You seem to completely ignore the main reason for using a microkernel -- the ability to prove (even mathematically) that the kernel is correct. In other words the main advantage is not to make a it "easy" or "fun" for the programmers to program, or make Quake run with 25fps faster,but but to enforce a strict and precise security policy. That is why critical real-time OSes are often based on a microkernel which is only about 4000-8000 lines of code. Even at that size is might take years to prove it does what it is supposed to do.
The analogy of centralisation vs. local autonomy is not totally accurate either. Both the monolithic and the microkernel are centralized, except that in the first case there a large beaurocratic structure and in the second case it just a dictator and a couple of "advisors". If the dictator or the king is chosen well, the system will be more predictable and will work much better. If case of the large beaurocratic system, if some of its members get corrupted [and they will because there are so many of them] the whole system will fail. It is like saying that a small bug in the mouse driver will freeze and crash the system with a monolithic kernel. Good thing if the system was only running Doom at the time and not controlling a reactor, or administering a drug. If the same happens in the microkernel system, the kernel will reload the driver, raise an alarm, or in general -- be able to take the system to a predictable predetermined state. Going back to the analogy is it is like having the dictator execute a corrupted staff member and replace him immediately.
The real point: keep OS designers honest by jackjansen · 2006-05-09 20:55 · Score: 5, Insightful

I think the real point here, which both Andy and Linus hint on but don't state explicitly (as far as I'm aware) is about keeping the OS designers and implementers honest. If you need an interface between two parts of the system you should design that interface, define it rigidly, then implement it.
Andy likes microkernels because they force you to do that. Time spent on design leads to insight, which may well point to better and cleaner ways to do the task you originally set out to acomplish.
Linus hates microkernels because they force you to do that. Time spent on design is time lost getting working code out the door, and working code will give you experience that will point to better and cleaner ways to do the task you originally set out to acomplish.
Re:Distributed not that hard. by TobascoKid · 2006-05-09 22:18 · Score: 5, Insightful

But in practice Linux 2.6 is 6 million lines of code and a typical microkernel is less than 10k.

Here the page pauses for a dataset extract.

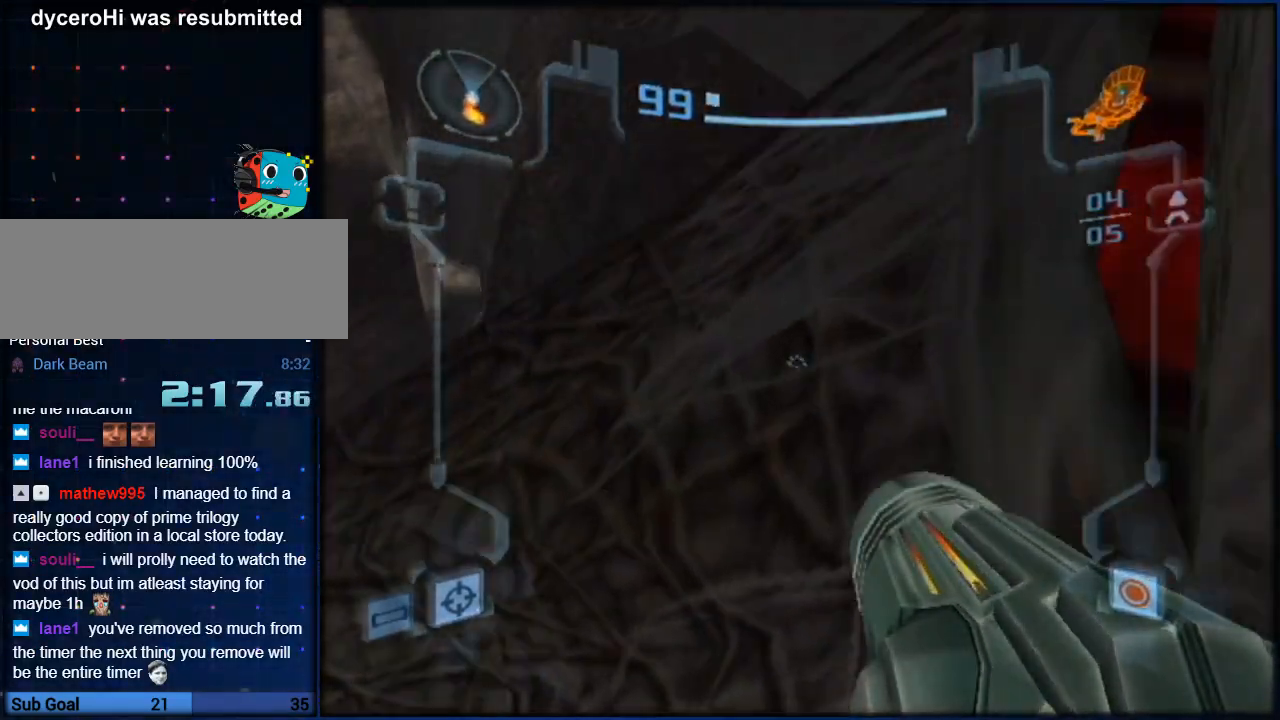
{"buttons": ["L1"], "left_stick": "up", "right_stick": "center", "button_events": []}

Umm, doesn't that mean while you've prooved that the 10k microkernel lines correct, you'd still have ~6 million lines of code sitting outside the microkernal waiting to be prooved? I can't see how a microkernel can magically do with 10k everything Linux is doing with 6 million lines (especially as by the definition of microkernel, than there's no way it could).

--
At some point, somewhere, the entire internet will be found to be illegal.
Re:Distributed not that hard. by drgonzo59 · 2006-05-09 22:33 · Score: 4, Insightful

You don't have to prove it, as long as the microkernel will be able to put the system into a predetermined state, it could for example unload the driver and try another one or just try to relaod it, it could contact you via a pager and so on. As opposed to the whole system freezing because some idiot wrote if(a=1) instead of if(a==1) in the mouse driver. You can only hope that the system that froze was running Doom and Firefox and wasn't flying planes, or administering drugs.